INTRODUCTION: Alcohol violations by airline pilots are rare yet remain a public concern. Such incidents often generate widespread news coverage. This study examines the frequency and characteristics of alcohol violation incidents involving airline pilots reported in U.S. newspapers.
METHODS: The database of Lexis-Nexis, which contains full-text articles for over 350 newspapers, was searched to identify alcohol violation incidents involving airline pilots in the U.S. between January 1990 and June 2006. Information pertaining to the pilot, flight, blood alcohol concentration (BAC), and consequence was ascertained for each incident based on the newspaper coverage.

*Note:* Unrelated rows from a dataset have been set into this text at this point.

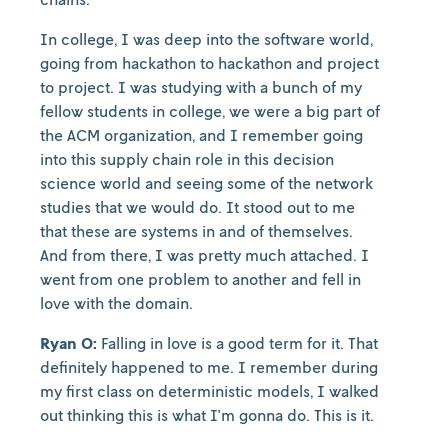
In college, I was deep into the software world,
going from hackathon to hackathon and project
to project. I was studying with a bunch of my
fellow students in college, we were a big part of
the ACM organization, and I remember going
into this supply chain role in this decision
science world and seeing some of the network
studies that we would do. It stood out to me
that these are systems in and of themselves.
And from there, I was pretty much attached. I
went from one problem to another and fell in
love with the domain.
Ryan O:
Falling in love is a good term for it. That
definitely happened to me. I remember during
my first class on deterministic models, I walked
out thinking this is what I'm gonna do. This is it.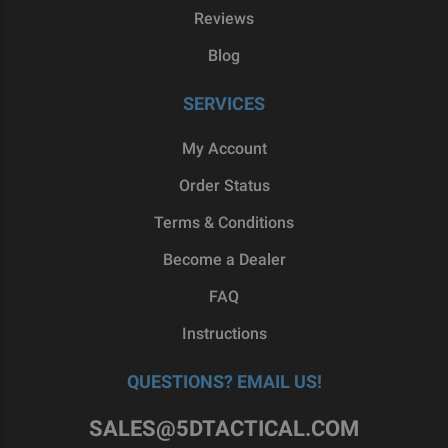
Reviews
Blog
SERVICES
My Account
Order Status
Terms & Conditions
Become a Dealer
FAQ
Instructions
QUESTIONS? EMAIL US!
SALES@5DTACTICAL.COM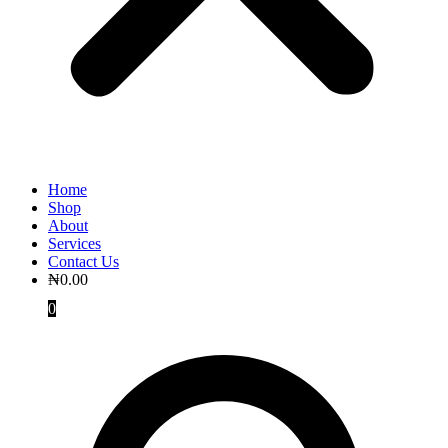
Home
Shop
About
Services
Contact Us
₦
0.00
0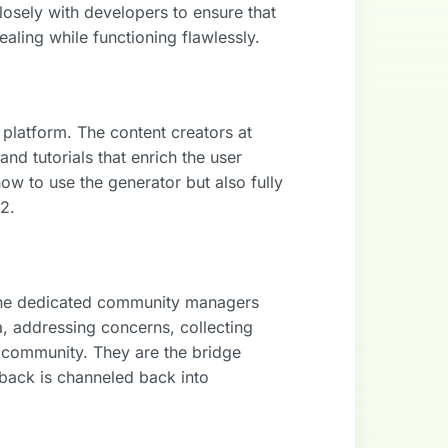
closely with developers to ensure that
aling while functioning flawlessly.
 platform. The content creators at
nd tutorials that enrich the user
ow to use the generator but also fully
K2.
The dedicated community managers
a, addressing concerns, collecting
 community. They are the bridge
back is channeled back into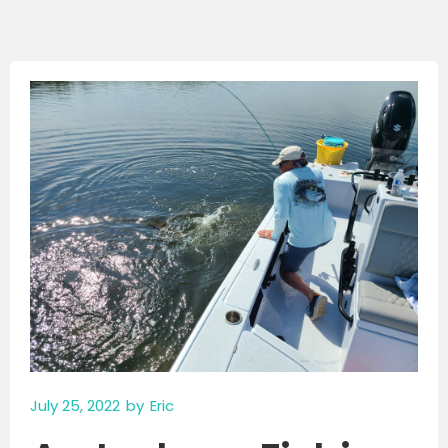
July 25, 2022
by
Eric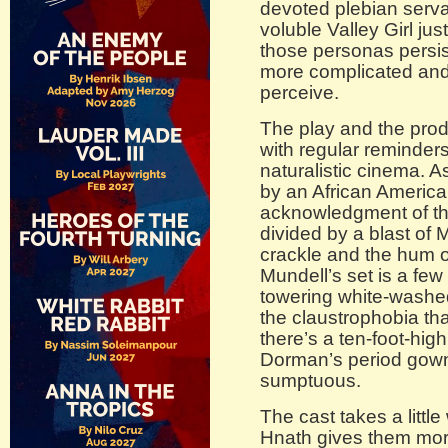
devoted plebian serva
voluble Valley Girl jus
those personas persist
more complicated and m
perceive.
The play and the prod
with regular reminders t
naturalistic cinema.
by an African America
acknowledgment of the
divided by a blast of 
crackle and the hum o
Mundell’s set is a fe
towering white-washed 
the claustrophobia tha
there’s a ten-foot-hig
Dorman’s period gowns
sumptuous.
The cast takes a little
Hnath gives them mor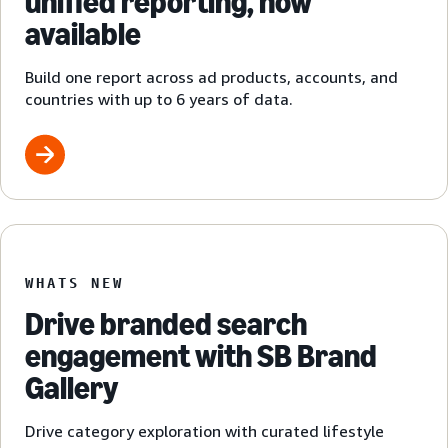
unified reporting, now
available
Build one report across ad products, accounts, and
countries with up to 6 years of data.
WHATS NEW
Drive branded search
engagement with SB Brand
Gallery
Drive category exploration with curated lifestyle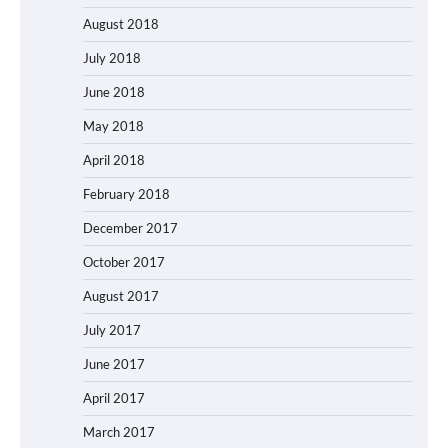
August 2018
July 2018
June 2018
May 2018
April 2018
February 2018
December 2017
October 2017
August 2017
July 2017
June 2017
April 2017
March 2017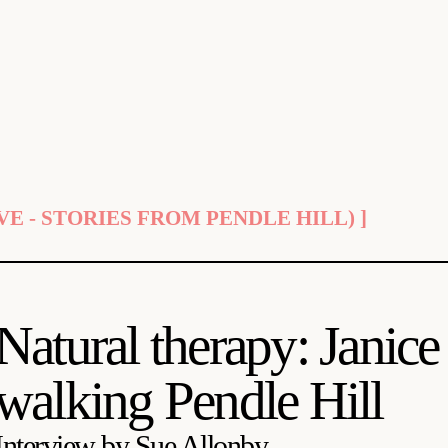
E - STORIES FROM PENDLE HILL) ]
Natural therapy: Jani
walking Pendle Hill
Interview by Sue Allonby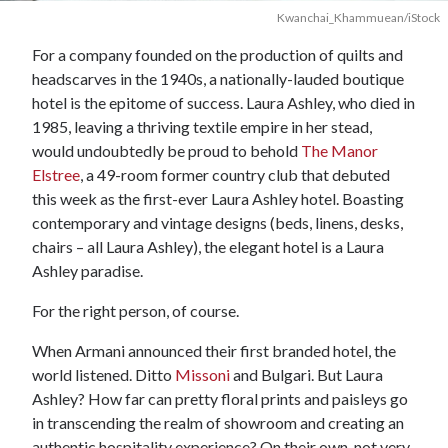
Kwanchai_Khammuean/iStock
For a company founded on the production of quilts and
headscarves in the 1940s, a nationally-lauded boutique
hotel is the epitome of success. Laura Ashley, who died in
1985, leaving a thriving textile empire in her stead,
would undoubtedly be proud to behold
The Manor
Elstree
, a 49-room former country club that debuted
this week as the first-ever Laura Ashley hotel. Boasting
contemporary and vintage designs (beds, linens, desks,
chairs – all Laura Ashley), the elegant hotel is a Laura
Ashley paradise.
For the right person, of course.
When Armani announced their first branded hotel, the
world listened. Ditto
Missoni
and Bulgari. But Laura
Ashley? How far can pretty floral prints and paisleys go
in transcending the realm of showroom and creating an
authentic hospitality experience? On their own, not very.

RESULTS: During the study period, newspapers reported on a total of 13 incidents of alcohol violations involving 17 pilots. All but two of the incidents occurred during January 2002 through June 2006. The majority (85%) of the incidents were first identified by airport personnel, such as security screeners, based on suspicion of alcohol use by the pilot. Subsequent alcohol testing revealed a mean BAC of 90 mg/dL (ranging from 10 mg x dL(-1) to 182 mg x dL(-1)). Of the 17 pilots, 6 were known to be prosecuted criminally, including 5 who were sentenced to jail terms.
DISCUSSION: Incidents of alcohol violations by airline pilots reported in U.S. newspapers have increased in recent years. This increase is likely due in part to increased detection resulting from enhanced aviation security and enforcement following the September 2001 terrorist attacks.
Published In/Presented At
Kraus, C. K., & Li, G. (2006). Pilot alcohol violations reported in U.S. newspapers, 1990-2006. Aviation, space, and environmental medicine, 77(12), 1288–1290.